# Mate from ports w/o policykit



## user00 (May 20, 2019)

Hi all,

I am looking to migrate from severely bugged Linux to FreeBSD and it is critical to have Mate desktop. One of the main irritants under Linux for me is the rougue behaviour of polkitd which has a tendency of pinning the CPU for many hours. I just started Mate configuration in ports and policykit configuration was included. How can I tell the port not to build with policykit?


----------



## abishai (May 20, 2019)

Edit port Makefile that pulls it and remove dependency/pass option to original make script if necessary. If it still builds and works, you may propose port maintainer add port option.


----------



## user00 (May 20, 2019)

Thanks, I will try that a little later today.
Does anybody know why FreeBSD Mate is missing the CPU frequency applet?


----------



## user00 (May 20, 2019)

Even after building applets from ports, where frequency scaling applet exists, it is still not in the list...

OMG! Building applets from ports... each applet builds documentation in 50 different languages... Who thought it was a good idea to build all documentation in all languages and making this a mandatory step??? Seriously!


----------



## SirDice (May 21, 2019)

user00 said:


> How can I tell the port not to build with policykit?
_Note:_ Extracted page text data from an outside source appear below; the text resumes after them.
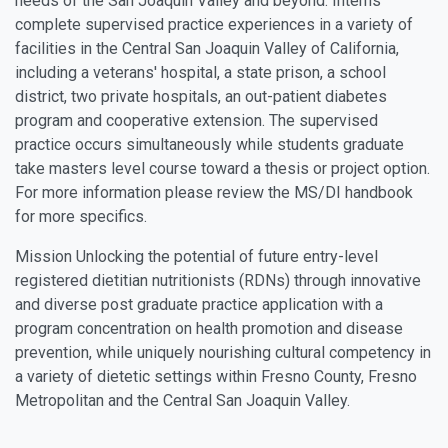
needs of the San Joaquin Valley and beyond. Interns
complete supervised practice experiences in a variety of
facilities in the Central San Joaquin Valley of California,
including a veterans' hospital, a state prison, a school
district, two private hospitals, an out-patient diabetes
program and cooperative extension. The supervised
practice occurs simultaneously while students graduate
take masters level course toward a thesis or project option.
For more information please review the MS/DI handbook
for more specifics.
Mission Unlocking the potential of future entry-level
registered dietitian nutritionists (RDNs) through innovative
and diverse post graduate practice application with a
program concentration on health promotion and disease
prevention, while uniquely nourishing cultural competency in
a variety of dietetic settings within Fresno County, Fresno
Metropolitan and the Central San Joaquin Valley.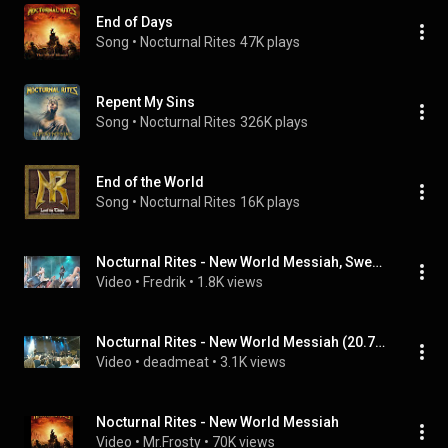
End of Days
Song
 • 
Nocturnal Rites
47K plays
Repent My Sins
Song
 • 
Nocturnal Rites
326K plays
End of the World
Song
 • 
Nocturnal Rites
16K plays
Nocturnal Rites - New World Messiah, Sweden Rock 2018
Video
 • 
Fredrik
 • 
1.8K views
Nocturnal Rites - New World Messiah (20.7.2019, U Rock, Umeå, Sweden)
Video
 • 
deadmeat
 • 
3.1K views
Nocturnal Rites - New World Messiah
Video
 • 
Mr.Frosty
 • 
70K views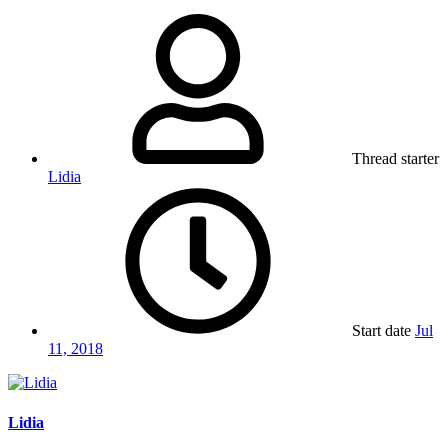
Thread starter
Lidia
Start date
Jul
11, 2018
Lidia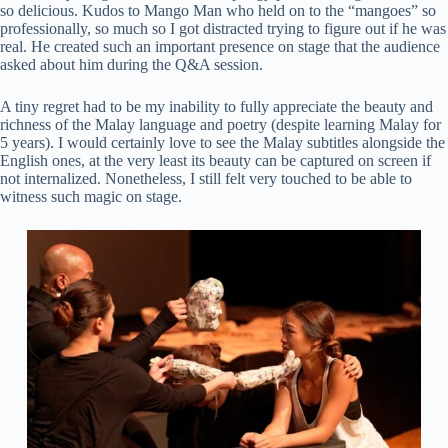
so delicious. Kudos to Mango Man who held on to the “mangoes” so
professionally, so much so I got distracted trying to figure out if he was
real. He created such an important presence on stage that the audience
asked about him during the Q&A session.
A tiny regret had to be my inability to fully appreciate the beauty and
richness of the Malay language and poetry (despite learning Malay for
5 years). I would certainly love to see the Malay subtitles alongside the
English ones, at the very least its beauty can be captured on screen if
not internalized. Nonetheless, I still felt very touched to be able to
witness such magic on stage.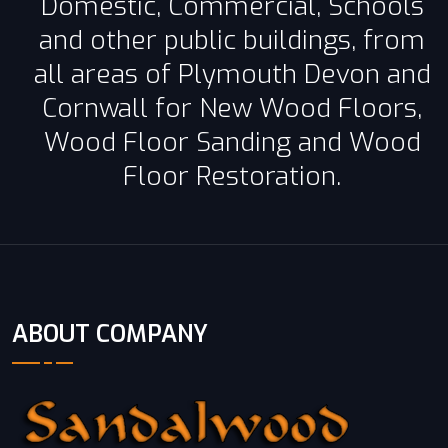
Domestic, Commercial, Schools
and other public buildings, from
all areas of Plymouth Devon and
Cornwall for New Wood Floors,
Wood Floor Sanding and Wood
Floor Restoration.
ABOUT COMPANY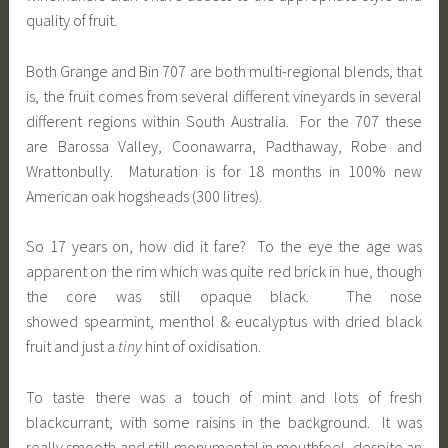
quality of fruit.
Both Grange and Bin 707 are both multi-regional blends, that
is, the fruit comes from several different vineyards in several
different regions within South Australia. For the 707 these
are Barossa Valley, Coonawarra, Padthaway, Robe and
Wrattonbully. Maturation is for 18 months in 100% new
American oak hogsheads (300 litres).
So 17 years on, how did it fare? To the eye the age was
apparent on the rim which was quite red brick in hue, though
the core was still opaque black. The nose
showed spearmint, menthol & eucalyptus with dried black
fruit and just a
tiny
hint of oxidisation.
To taste there was a touch of mint and lots of fresh
blackcurrant, with some raisins in the background. It was
really smooth and still monumental in mouthfeel, despite an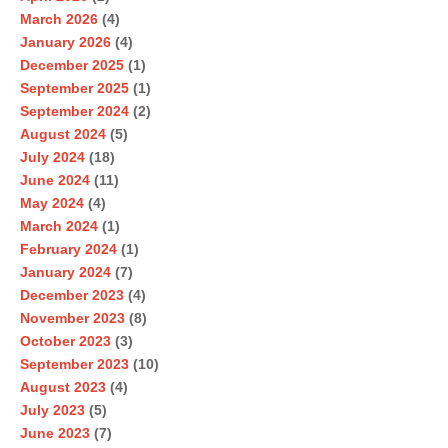
March 2026
(4)
January 2026
(4)
December 2025
(1)
September 2025
(1)
September 2024
(2)
August 2024
(5)
July 2024
(18)
June 2024
(11)
May 2024
(4)
March 2024
(1)
February 2024
(1)
January 2024
(7)
December 2023
(4)
November 2023
(8)
October 2023
(3)
September 2023
(10)
August 2023
(4)
July 2023
(5)
June 2023
(7)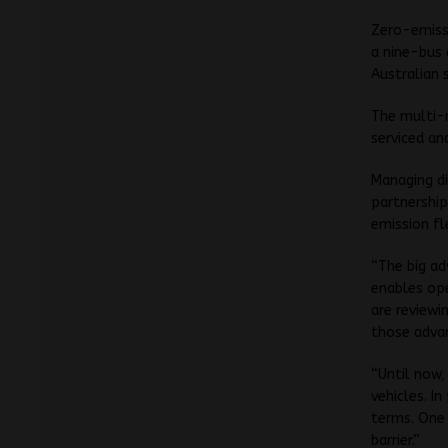
Zero-emissi
a nine-bus 
Australian 
The multi-m
serviced an
Managing di
partnership
emission fl
“The big ad
enables op
are reviewi
those advan
“Until now,
vehicles. I
terms. One 
barrier.”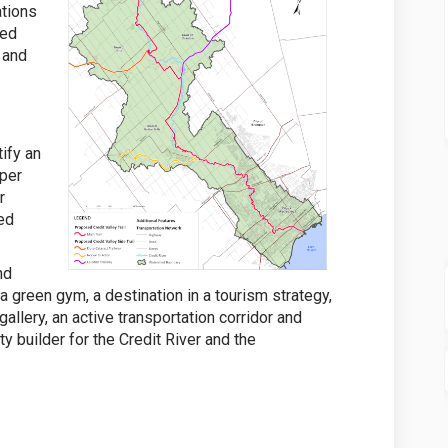
ations
sed
n and
tify an
eper
r
red
nd
s a green gym, a destination in a tourism strategy,
gallery, an active transportation corridor and
 builder for the Credit River and the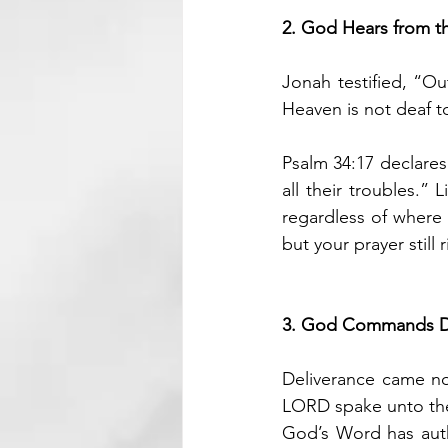
2. God Hears from t
Jonah testified, “Out
Heaven is not deaf to
Psalm 34:17 declares
all their troubles.”
regardless of where
but your prayer still 
3. God Commands D
Deliverance came n
LORD spake unto the 
God’s Word has auth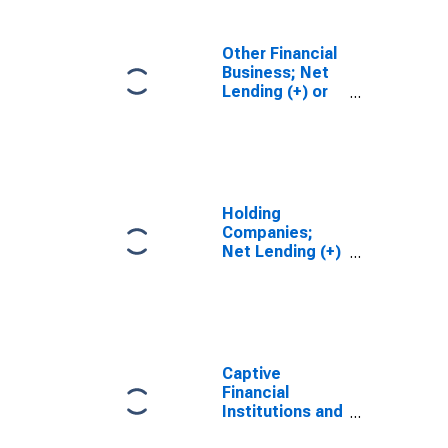
Transactions
Other Financial
Business; Net
Lending (+) or
Borrowing (-)
(Financial
Account),
Transactions
Holding
Companies;
Net Lending (+)
or Borrowing (-)
(Financial
Account),
Transactions
Captive
Financial
Institutions and
Money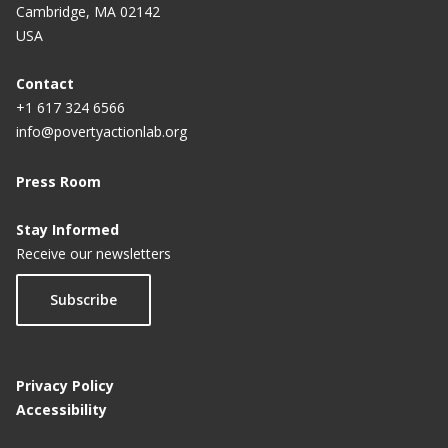
Cambridge, MA 02142
USA
Contact
+1 617 324 6566
info@povertyactionlab.org
Press Room
Stay Informed
Receive our newsletters
Subscribe
Privacy Policy
Accessibility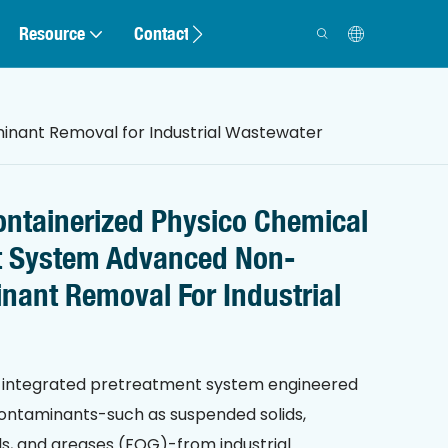
Resource
Contact
nant Removal for Industrial Wastewater
ntainerized Physico Chemical
t System Advanced Non-
nant Removal For Industrial
an integrated pretreatment system engineered
ontaminants-such as suspended solids,
 oils, and greases (FOG)-from industrial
As far as I know it's an integral part of MATE. I very much doubt MATE will remain functional if you manage to remove it.


----------



## user00 (May 22, 2019)

That would be extremely unfortunate as all systemd related stuff including polkitd are highly suspected of being thinly veiled backdoors and are severely bugged where it stands right now. At least Gentoo claims that it builds w/o systemd and polkitd, so it should be possible.


----------



## SirDice (May 22, 2019)

user00 said:


> That would be extremely unfortunate as all systemd related stuff including polkitd


Polkit is not a systemd component or related to it. Systemd uses D-BUS messages to ask polkit if a user or process is authorized or not.


----------